Answer:
$\frac{10}{3}$ in by $\frac{14}{3}$ in by $\frac{10}{3}$ in.
Explanation:
Let's denote the length of the box as $l$, the width as $w$, and the height as $h$. We are given that the original piece of cardboard has dimensions 10 in by 12 in, so we know that:
$$l + 2h = 10 \quad \text{and} \quad w + 2h = 12.$$
To find the dimensions of the box with the largest volume, we need to maximize the volume function, which is given by:
$$V(l,w,h) = lwh.$$
Using the equations above, we can express the volume in terms of just two variables, say $l$ and $h$:
$$V(l,h) = lwh = l(10-2h)h = 10h^2 - 2h^3.$$
Now we can use calculus techniques to find the maximum of this function. To do this, we need to find the critical points, which are the values of $h$ where the derivative of $V$ with respect to $h$ is zero or undefined.
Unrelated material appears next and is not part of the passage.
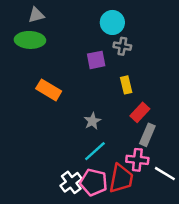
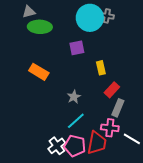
cyan circle: (112, 22) -> (90, 18), size x1.4
green ellipse: (30, 40) -> (40, 27), moved
gray cross: (122, 46) -> (107, 16), moved

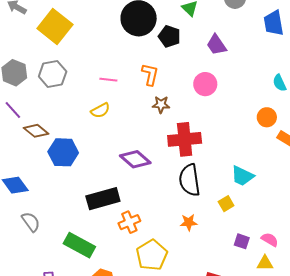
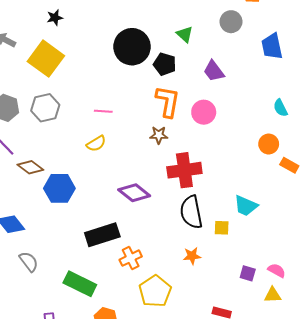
orange L-shape: (150, 74) -> (168, 101), moved, size x1.4
yellow square: (226, 204) -> (222, 228), moved, turned 35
Taking the derivative of $V$ with respect to $h$, we get:
$$V'(h) = 20h - 6h^2.$$
Setting this to zero to find the critical points, we get:
$$20h - 6h^2 = 0 \quad \Rightarrow \quad h(10 - 3h) = 0.$$
This equation has two solutions: $h = 0$ and $h = \frac{10}{3}$. We can check that $h=0$ corresponds to a minimum, and $h = \frac{10}{3}$ corresponds to a maximum by computing the second derivative of $V$ with respect to $h$:
$$V''(h) = 20 - 12h.$$
At $h=0$, we have $V''(0) = 20$, which is positive, so $h=0$ is a minimum. At $h=\frac{10}{3}$, we have $V''\left(\frac{10}{3}\right) = -8\frac{1}{3}$, which is negative, so $h=\frac{10}{3}$ is a maximum.
Therefore, the maximum volume is achieved when $h=\frac{10}{3}$. Using the equations we derived earlier, we can find the corresponding values of $l$ and $w$:
$$l = 10 - 2h = \frac{10}{3}, \quad w = 12 - 2h = \frac{14}{3}.$$
So the dimensions of the box with largest volume are $\frac{10}{3}$ in by $\frac{14}{3}$ in by $\frac{10}{3}$ in.